John Malone’s Liberty Media posted wider losses last quarter and said it’s talking with Time Warner about swapping its TW shares for assets.
Liberty owns a non-voting 4% chunk of TW and said a month ago it was seeking approval from the Federal Trade Commission to convert that into voting shares — a move that would give Malone an influential voice in the future of the giant media conglom.
TW “announced their intent to repurchase quite a lot of stock,” said Liberty’s new CEO, Greg Maffei, on Wednesday. Time Warner’s board has authorized a stock buyback of up to $20 billion. “We are a big stockholder and we would love to get some operating assets. Whether a transaction will come from all that, I can’t forecast. But clearly we’re in discussions with them.”
Wall Streeters think Liberty would ideally like to buy out TW’s 50% stake in jointly owned cable net Court TV.
Liberty’s non-voting TW stock is set to convert to voting shares in February, but Liberty has petitioned regulators to remove the restriction early. It was put in place initially because, at the time Liberty acquired the TW stake, it also owned cable operations that were in direct competition with Time Warner’s. Malone sold out the cable biz to AT&T in the late ’90s.
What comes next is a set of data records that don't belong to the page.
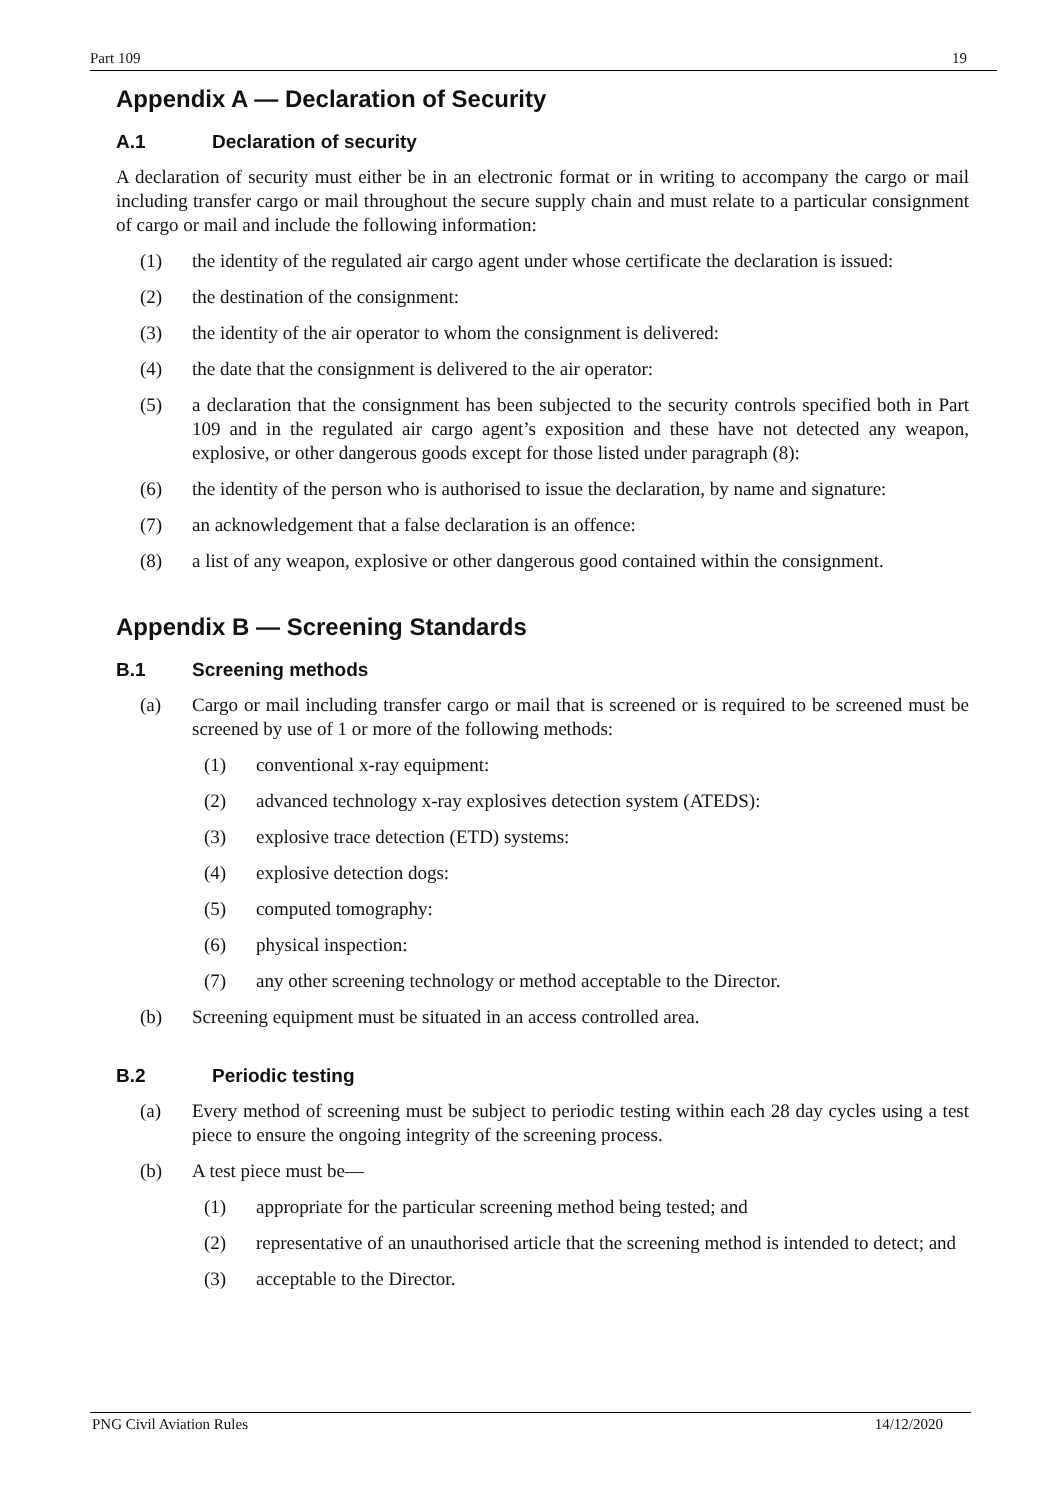Part 109 19
Appendix A — Declaration of Security
A.1 Declaration of security
A declaration of security must either be in an electronic format or in writing to accompany the cargo or mail including transfer cargo or mail throughout the secure supply chain and must relate to a particular consignment of cargo or mail and include the following information:
(1) the identity of the regulated air cargo agent under whose certificate the declaration is issued:
(2) the destination of the consignment:
(3) the identity of the air operator to whom the consignment is delivered:
(4) the date that the consignment is delivered to the air operator:
(5) a declaration that the consignment has been subjected to the security controls specified both in Part 109 and in the regulated air cargo agent’s exposition and these have not detected any weapon, explosive, or other dangerous goods except for those listed under paragraph (8):
(6) the identity of the person who is authorised to issue the declaration, by name and signature:
(7) an acknowledgement that a false declaration is an offence:
(8) a list of any weapon, explosive or other dangerous good contained within the consignment.
Appendix B — Screening Standards
B.1 Screening methods
(a) Cargo or mail including transfer cargo or mail that is screened or is required to be screened must be screened by use of 1 or more of the following methods:
(1) conventional x-ray equipment:
(2) advanced technology x-ray explosives detection system (ATEDS):
(3) explosive trace detection (ETD) systems:
(4) explosive detection dogs:
(5) computed tomography:
(6) physical inspection:
(7) any other screening technology or method acceptable to the Director.
(b) Screening equipment must be situated in an access controlled area.
B.2 Periodic testing
(a) Every method of screening must be subject to periodic testing within each 28 day cycles using a test piece to ensure the ongoing integrity of the screening process.
(b) A test piece must be—
(1) appropriate for the particular screening method being tested; and
(2) representative of an unauthorised article that the screening method is intended to detect; and
(3) acceptable to the Director.
PNG Civil Aviation Rules 14/12/2020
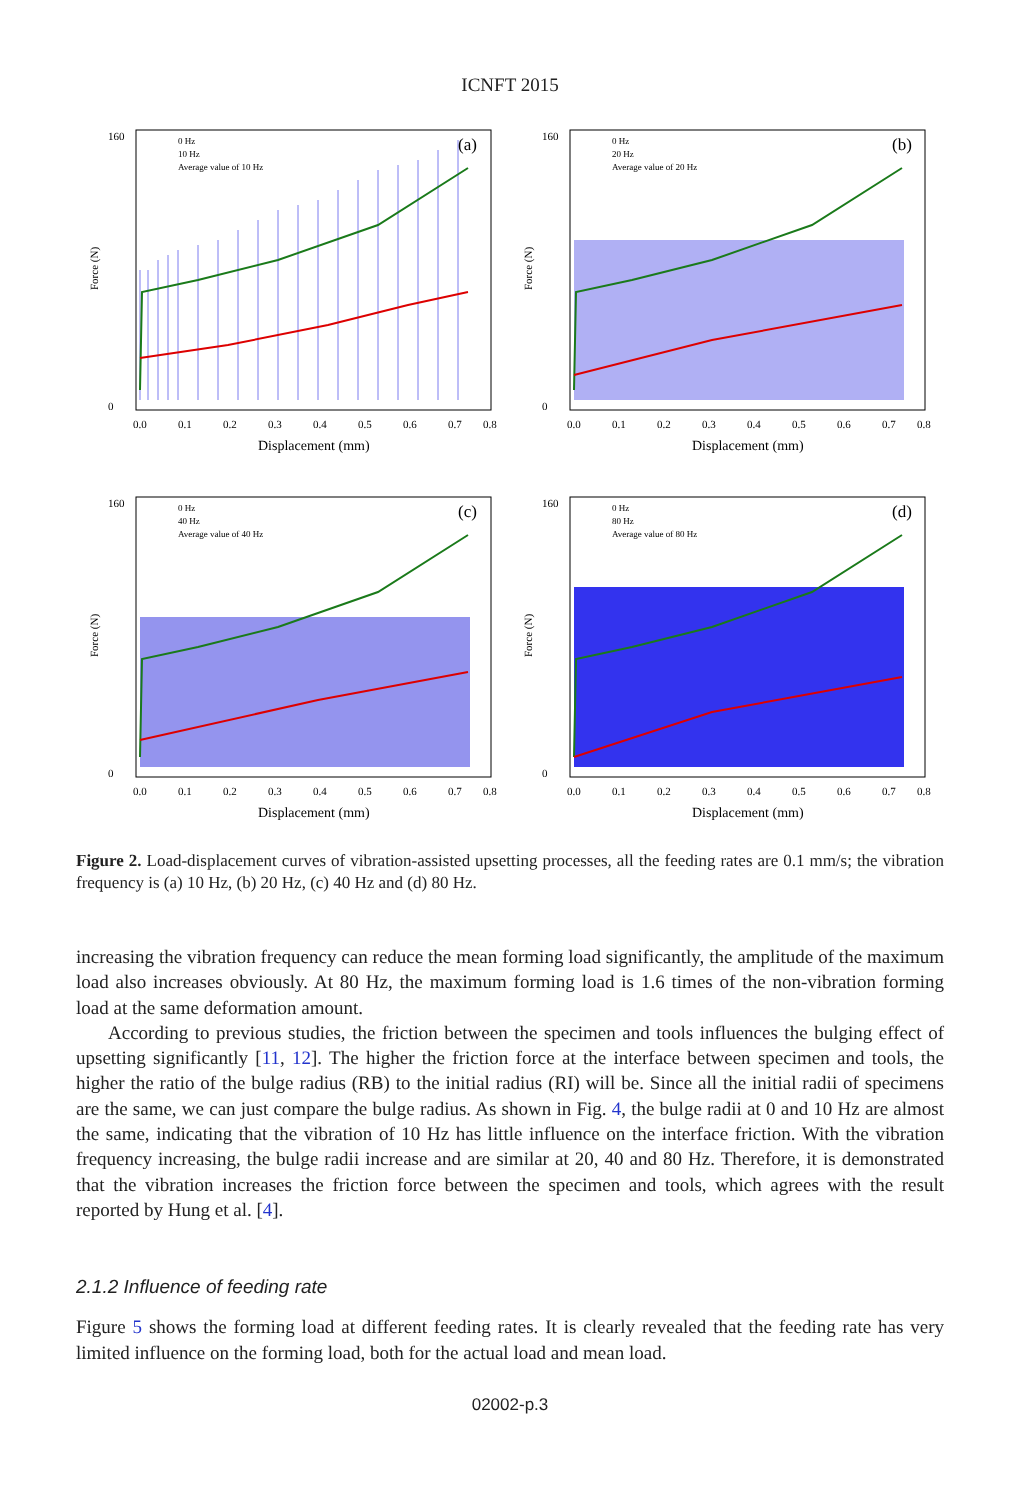ICNFT 2015
160
0
Force (N)
0.0
0.1
0.2
0.3
0.4
0.5
0.6
0.7
0.8
Displacement (mm)
0 Hz
10 Hz
Average value of 10 Hz
(a)
160
0
Force (N)
0.0
0.1
0.2
0.3
0.4
0.5
0.6
0.7
0.8
Displacement (mm)
0 Hz
20 Hz
Average value of 20 Hz
(b)
160
0
Force (N)
0.0
0.1
0.2
0.3
0.4
0.5
0.6
0.7
0.8
Displacement (mm)
0 Hz
40 Hz
Average value of 40 Hz
(c)
160
0
Force (N)
0.0
0.1
0.2
0.3
0.4
0.5
0.6
0.7
0.8
Displacement (mm)
0 Hz
80 Hz
Average value of 80 Hz
(d)
Figure 2. Load-displacement curves of vibration-assisted upsetting processes, all the feeding rates are 0.1 mm/s; the vibration frequency is (a) 10 Hz, (b) 20 Hz, (c) 40 Hz and (d) 80 Hz.
increasing the vibration frequency can reduce the mean forming load significantly, the amplitude of the maximum load also increases obviously. At 80 Hz, the maximum forming load is 1.6 times of the non-vibration forming load at the same deformation amount.
According to previous studies, the friction between the specimen and tools influences the bulging effect of upsetting significantly [11, 12]. The higher the friction force at the interface between specimen and tools, the higher the ratio of the bulge radius (RB) to the initial radius (RI) will be. Since all the initial radii of specimens are the same, we can just compare the bulge radius. As shown in Fig. 4, the bulge radii at 0 and 10 Hz are almost the same, indicating that the vibration of 10 Hz has little influence on the interface friction. With the vibration frequency increasing, the bulge radii increase and are similar at 20, 40 and 80 Hz. Therefore, it is demonstrated that the vibration increases the friction force between the specimen and tools, which agrees with the result reported by Hung et al. [4].
2.1.2 Influence of feeding rate
Figure 5 shows the forming load at different feeding rates. It is clearly revealed that the feeding rate has very limited influence on the forming load, both for the actual load and mean load.
02002-p.3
Liberty and News Corp. have discussed swapping assets for News Corp. stock, but haven’t been able to hit on a solution. News Corp., meanwhile, has instituted a semi-permanent “poison pill” provision to make it harder for Malone to acquire additional shares and attempt a takeover.
Liberty Media also said Wednesday its losses widened to $86 million in the fourth quarter from $2 million the year before. Revenue rose 13% to $2.45 billion, fueled by sales growth at home shopping net QVC.
Revenue at Starz Encore was about flat at $247 million. Starz posted an operating loss of $2 million vs. operating income of $1 million a year earlier.